Thursday, November 25, 2010

Lost In The Myth

Today is Thanksgiving Day, 2010. Back before the holiday became little more than the day of rest before the craziness that is the first official day of the Christmas shopping season, it was well, Thanksgiving. Original settlers from England held a feast to give thanks to God for the fact that they were still alive; it became a tradition, and eventually, it was made into a national holiday.

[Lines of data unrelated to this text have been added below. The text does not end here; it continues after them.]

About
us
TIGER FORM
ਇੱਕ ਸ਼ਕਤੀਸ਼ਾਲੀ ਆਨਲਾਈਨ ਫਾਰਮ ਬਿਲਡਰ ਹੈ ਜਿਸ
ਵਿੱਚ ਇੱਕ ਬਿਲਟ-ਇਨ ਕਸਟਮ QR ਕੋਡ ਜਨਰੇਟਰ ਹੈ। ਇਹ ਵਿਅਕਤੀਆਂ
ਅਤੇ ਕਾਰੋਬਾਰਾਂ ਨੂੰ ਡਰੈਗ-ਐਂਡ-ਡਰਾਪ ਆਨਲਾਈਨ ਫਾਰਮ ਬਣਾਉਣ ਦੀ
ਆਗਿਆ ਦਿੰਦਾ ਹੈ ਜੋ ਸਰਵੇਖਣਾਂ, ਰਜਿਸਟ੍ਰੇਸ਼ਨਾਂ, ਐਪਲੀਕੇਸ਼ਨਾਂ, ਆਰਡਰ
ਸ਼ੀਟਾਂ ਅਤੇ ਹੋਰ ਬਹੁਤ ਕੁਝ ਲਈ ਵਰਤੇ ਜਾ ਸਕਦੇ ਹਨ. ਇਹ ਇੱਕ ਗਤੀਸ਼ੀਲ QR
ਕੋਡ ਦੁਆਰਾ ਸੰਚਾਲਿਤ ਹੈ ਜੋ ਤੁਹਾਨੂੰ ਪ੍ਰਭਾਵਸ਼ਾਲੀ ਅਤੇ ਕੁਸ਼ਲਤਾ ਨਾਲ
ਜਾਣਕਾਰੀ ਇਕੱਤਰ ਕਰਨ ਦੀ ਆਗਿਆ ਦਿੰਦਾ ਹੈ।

But despite the fact that there is a large part of the mythology of Thanksgiving devoted to the cooperation between the settlers and the Native Americans, and how the "Indians" were so instrumental in the survival of the colonists, it really seems to me that somewhere along the way, the natives have been forgotten. Of the six traditional continents that have nation-states on them, three of them have nations that come across as being by, for and of people who are native to the areas that they inhabit. North America is not one of them. The Native American population in the United States (I can't speak to Canada or Mexico, so I won't.) seems to be really marginal. Of all of the people that I've met that claim connection to the native population, all but one seemed to fall back on, in one way or another the One Drop Rule - they're 1/8th Cherokee or 3/64ths Blackfoot. Being some small amount Native American has become a mark of honor in some way - or a ticket to a slice of casino money; I'm not sure which. But these are people who don't live on reservations, out in the middle of nowhere on often marginal land, segregated from the mainstream of national society.

I don't know if I actually care more about the Native American population today than I did a week ago. Something tells me that I'm just fed up with the basic falsity of the mythology of the modern Thanksgiving holiday, and recalling the natives allows me to feel like less of an accessory after the fact.